• **TASK DETAILS**:
The lines below that include "content" are to be found and copied.

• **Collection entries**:
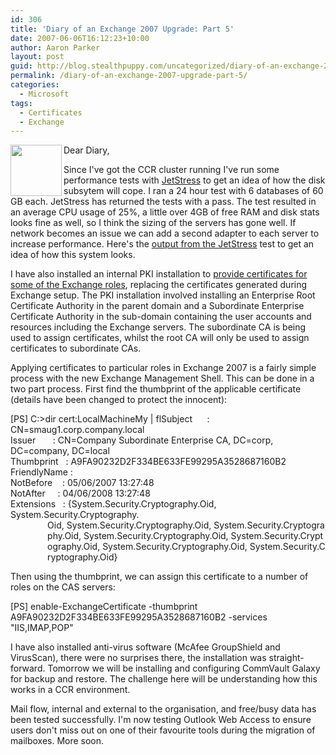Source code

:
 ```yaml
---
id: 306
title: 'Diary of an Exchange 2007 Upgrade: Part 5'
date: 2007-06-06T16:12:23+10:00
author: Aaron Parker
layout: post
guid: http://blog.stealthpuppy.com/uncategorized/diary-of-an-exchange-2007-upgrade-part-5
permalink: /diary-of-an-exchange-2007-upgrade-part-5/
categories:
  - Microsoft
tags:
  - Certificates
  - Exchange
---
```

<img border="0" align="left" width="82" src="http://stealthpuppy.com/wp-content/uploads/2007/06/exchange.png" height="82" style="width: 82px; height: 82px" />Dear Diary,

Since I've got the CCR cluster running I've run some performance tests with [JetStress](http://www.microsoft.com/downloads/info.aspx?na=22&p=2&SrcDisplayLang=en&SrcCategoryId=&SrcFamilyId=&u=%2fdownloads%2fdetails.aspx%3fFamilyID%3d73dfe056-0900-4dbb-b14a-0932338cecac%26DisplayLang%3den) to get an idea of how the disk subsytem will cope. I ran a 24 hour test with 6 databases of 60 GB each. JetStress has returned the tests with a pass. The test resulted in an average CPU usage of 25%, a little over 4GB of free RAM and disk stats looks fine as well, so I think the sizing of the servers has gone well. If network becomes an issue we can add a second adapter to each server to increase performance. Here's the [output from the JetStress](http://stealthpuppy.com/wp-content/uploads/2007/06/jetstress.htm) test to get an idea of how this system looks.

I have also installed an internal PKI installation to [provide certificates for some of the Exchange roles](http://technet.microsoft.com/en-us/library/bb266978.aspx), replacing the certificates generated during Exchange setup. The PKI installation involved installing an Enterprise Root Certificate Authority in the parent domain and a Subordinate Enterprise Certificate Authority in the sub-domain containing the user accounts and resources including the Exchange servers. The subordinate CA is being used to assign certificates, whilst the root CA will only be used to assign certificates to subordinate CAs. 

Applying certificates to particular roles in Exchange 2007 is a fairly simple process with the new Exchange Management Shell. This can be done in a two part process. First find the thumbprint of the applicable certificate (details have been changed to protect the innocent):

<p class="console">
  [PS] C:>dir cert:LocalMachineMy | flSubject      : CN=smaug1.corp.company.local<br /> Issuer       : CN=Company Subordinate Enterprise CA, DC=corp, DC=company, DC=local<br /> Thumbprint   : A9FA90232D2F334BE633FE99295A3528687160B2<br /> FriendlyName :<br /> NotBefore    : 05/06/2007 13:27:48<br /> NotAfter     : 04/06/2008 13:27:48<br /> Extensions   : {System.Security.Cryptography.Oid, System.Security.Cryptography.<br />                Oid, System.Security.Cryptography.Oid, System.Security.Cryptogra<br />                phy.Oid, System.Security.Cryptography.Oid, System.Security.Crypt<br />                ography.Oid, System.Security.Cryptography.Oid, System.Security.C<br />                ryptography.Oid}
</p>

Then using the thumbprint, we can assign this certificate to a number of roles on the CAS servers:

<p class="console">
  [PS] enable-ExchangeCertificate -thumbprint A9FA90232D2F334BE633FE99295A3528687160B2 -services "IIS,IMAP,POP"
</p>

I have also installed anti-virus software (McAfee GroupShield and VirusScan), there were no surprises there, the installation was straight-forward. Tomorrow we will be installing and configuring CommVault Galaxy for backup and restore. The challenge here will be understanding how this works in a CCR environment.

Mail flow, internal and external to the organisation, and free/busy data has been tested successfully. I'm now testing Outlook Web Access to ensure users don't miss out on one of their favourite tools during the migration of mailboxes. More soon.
==
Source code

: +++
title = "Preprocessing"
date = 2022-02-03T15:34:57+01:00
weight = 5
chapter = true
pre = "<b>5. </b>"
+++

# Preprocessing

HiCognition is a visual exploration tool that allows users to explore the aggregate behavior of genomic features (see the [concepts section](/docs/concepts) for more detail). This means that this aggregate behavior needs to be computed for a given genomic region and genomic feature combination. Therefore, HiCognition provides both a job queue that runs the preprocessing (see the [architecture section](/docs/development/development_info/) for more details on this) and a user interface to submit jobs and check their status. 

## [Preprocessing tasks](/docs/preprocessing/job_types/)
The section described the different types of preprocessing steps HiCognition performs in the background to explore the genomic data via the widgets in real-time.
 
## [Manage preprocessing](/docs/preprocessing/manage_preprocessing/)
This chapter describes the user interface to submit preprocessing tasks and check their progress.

• **RESPONSE FOR THIS EXERCISE**:
<img border="0" align="left" width="82" src="http://stealthpuppy.com/wp-content/uploads/2007/06/exchange.png" height="82" style="width: 82px; height: 82px" />Dear Diary,
Since I've got the CCR cluster running I've run some performance tests with [JetStress](http://www.microsoft.com/downloads/info.aspx?na=22&p=2&SrcDisplayLang=en&SrcCategoryId=&SrcFamilyId=&u=%2fdownloads%2fdetails.aspx%3fFamilyID%3d73dfe056-0900-4dbb-b14a-0932338cecac%26DisplayLang%3den) to get an idea of how the disk subsytem will cope. I ran a 24 hour test with 6 databases of 60 GB each. JetStress has returned the tests with a pass. The test resulted in an average CPU usage of 25%, a little over 4GB of free RAM and disk stats looks fine as well, so I think the sizing of the servers has gone well. If network becomes an issue we can add a second adapter to each server to increase performance. Here's the [output from the JetStress](http://stealthpuppy.com/wp-content/uploads/2007/06/jetstress.htm) test to get an idea of how this system looks.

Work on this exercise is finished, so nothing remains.